Companies will rethink not only whether they "over-hired during the pandemic," but also whether, in the AI era, they simply don't need this many people to begin with.
Why This Isn't a Bubble
From this perspective, the logic of "not a bubble" becomes clearer:
1. The core flaws of LLMs are being continuously resolved by computing power and architecture
2. The threshold number of people driving demand is decreasing
3. The benefits brought by Agents are not just cost reduction, but also revenue increase
Therefore, it's not hard to understand why all cloud providers are reporting that computing power is in short supply and are continuously significantly increasing capital expenditures.
Agents and Value Chain Restructuring
Another key question is, if models eventually become commoditized, can OpenAI and Anthropic still make money?
Conventional wisdom says no, but Agents change this. The key is that the real value lies not in the model itself, but in the integration of "model + control system."
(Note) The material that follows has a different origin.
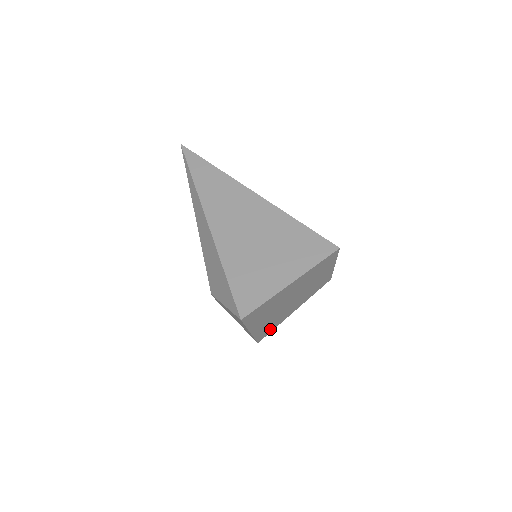
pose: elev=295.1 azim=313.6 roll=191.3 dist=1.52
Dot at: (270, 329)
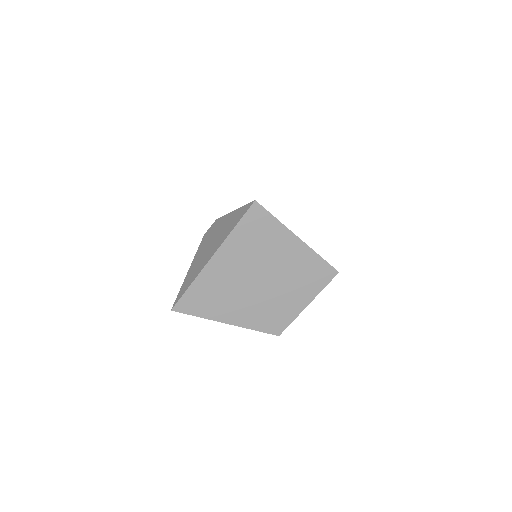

Profits tend to flow to the "integration layer," not to replaceable modules. Just like Apple, its hardware avoids commoditization because of deep integration with software. Similarly, Agents require deep synergy between the model and the harness, making OpenAI and Anthropic key integrators in the value chain, not replaceable links.
Microsoft's shift is a signal; it originally emphasized "model replaceability," but after launching a true Agent product, it had to abandon this stance.
This means models might not become completely commoditized, because Agents require integrated capabilities.
The Final Paradox
I must return to the paradox at the beginning.
I have always believed that as long as people are still worried about a bubble, it isn't one yet; a true bubble is when no one questions it anymore.
And now, my conclusion is: This is not a bubble.
But if "me saying this is not a bubble" itself proves it is a bubble, then so be it.